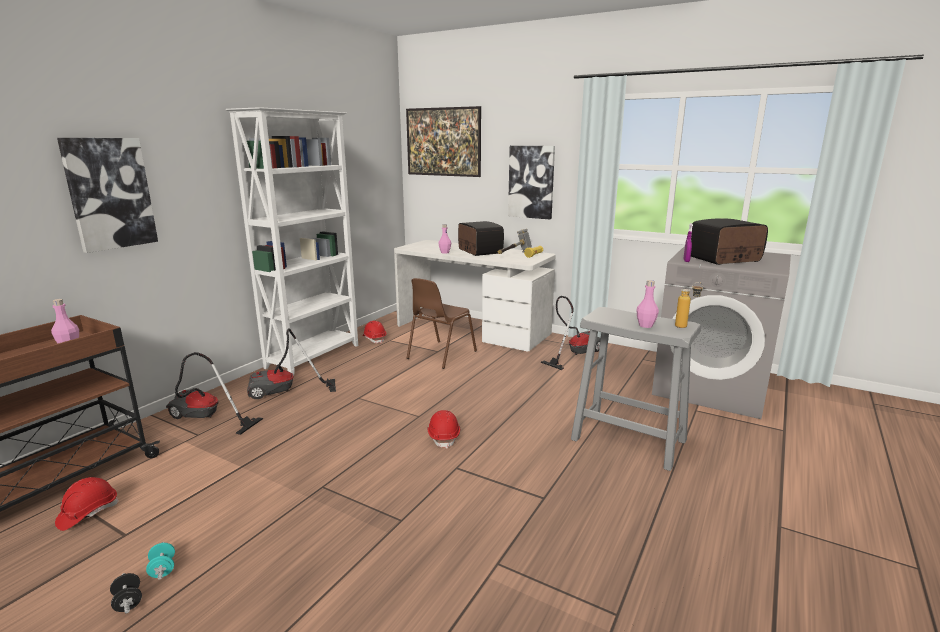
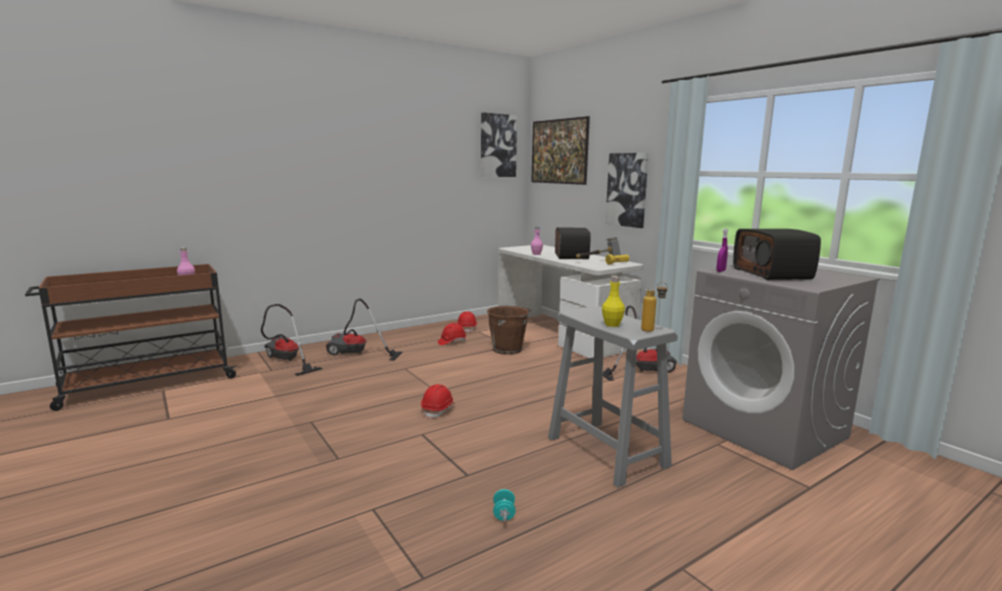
camera: 25 degrees right, 5 degrees down
red hard hat [55,477,118,531] -> red hard hat moved to [438,323,466,345]
picture [57,138,158,253] -> picture moved to [481,112,517,177]
black dumbbell [110,573,142,614] -> none
turquoise dumbbell [146,542,175,580] -> turquoise dumbbell moved to [493,489,516,521]
white bookcase [226,107,358,376] -> none
brown chair [407,278,477,369] -> brown bucket [487,305,532,355]
pink bottle [636,280,659,328] -> yellow bottle [602,276,625,327]
radio [691,218,768,265] -> radio turned 105 degrees counterclockwise [733,229,821,280]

·····

What to work on —
Once you find the line with "black dumbbell [110,573,142,614] -> none" above, print it and every line after it up to and including the line with "pink bottle [636,280,659,328]", exactly as written and nothing else.

Your solution —
black dumbbell [110,573,142,614] -> none
turquoise dumbbell [146,542,175,580] -> turquoise dumbbell moved to [493,489,516,521]
white bookcase [226,107,358,376] -> none
brown chair [407,278,477,369] -> brown bucket [487,305,532,355]
pink bottle [636,280,659,328] -> yellow bottle [602,276,625,327]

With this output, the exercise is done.